In fact, I was disturbed by the noise almost all the time. It was so loud that I was always conscious of it unless there was very loud background noise.
I gradually realized that the noise wasn’t going to leave me.
I realized that I had tinnitus.
Perhaps it was the result of playing loud music in rock bands for several years when I was younger, or perhaps it was related to an episode of bronchitis I’d had shortly before. The worst thing was that I could never escape the noise — it was always with me, 24 hours a day. I used to love silence, to just sit or lie down and listen to the stillness, so it was depressing to think that for me silence was gone forever. I went to see a specialist, who told me that I was partially deaf in my ear due to the tinnitus and that there was no chance of a cure — it was something I’d just have to get used to.

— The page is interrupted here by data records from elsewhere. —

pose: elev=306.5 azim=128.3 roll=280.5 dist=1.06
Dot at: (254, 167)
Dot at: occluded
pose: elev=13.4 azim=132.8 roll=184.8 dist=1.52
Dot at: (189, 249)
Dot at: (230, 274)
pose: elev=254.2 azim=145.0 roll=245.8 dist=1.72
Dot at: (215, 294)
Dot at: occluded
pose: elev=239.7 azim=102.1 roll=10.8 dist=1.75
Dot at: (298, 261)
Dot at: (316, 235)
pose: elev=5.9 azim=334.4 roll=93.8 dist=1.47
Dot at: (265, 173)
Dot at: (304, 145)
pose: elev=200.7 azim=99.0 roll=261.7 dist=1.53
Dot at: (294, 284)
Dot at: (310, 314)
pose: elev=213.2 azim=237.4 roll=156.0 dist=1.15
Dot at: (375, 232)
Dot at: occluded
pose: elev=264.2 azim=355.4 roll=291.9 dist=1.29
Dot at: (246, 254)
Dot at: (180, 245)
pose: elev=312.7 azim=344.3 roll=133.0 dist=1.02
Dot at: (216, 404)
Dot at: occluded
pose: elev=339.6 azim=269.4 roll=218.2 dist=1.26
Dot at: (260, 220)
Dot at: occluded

I tried to mask the noise — the specialist gave me a ‘white noise’ generating device to put in my ear, and at night I went to sleep with the radio tuned between stations. But that wasn’t fair on my wife – the noise of the radio made it difficult for her to sleep. Eventually, I said to myself, ‘This is ridiculous — the noise isn’t going to go away, so I’ll have to try to accept it.’
One night I decided to face up to the noise, and not switch the radio on. And to my surprise, it wasn’t so difficult. Imagine there’s a person who you think of as an enemy and are afraid to face — but once you do face them, you find that they’re not so objectionable after all. I managed to get to sleep quite easily, and the next night it was even easier. I found that I was less affected by the noise during the day as well. I even found I could meditate without background noise.
I still hear the tinnitus now — it’s screeching in my ear as I write this, but it doesn’t affect me. It’s just there, in a neutral, non-bothering way.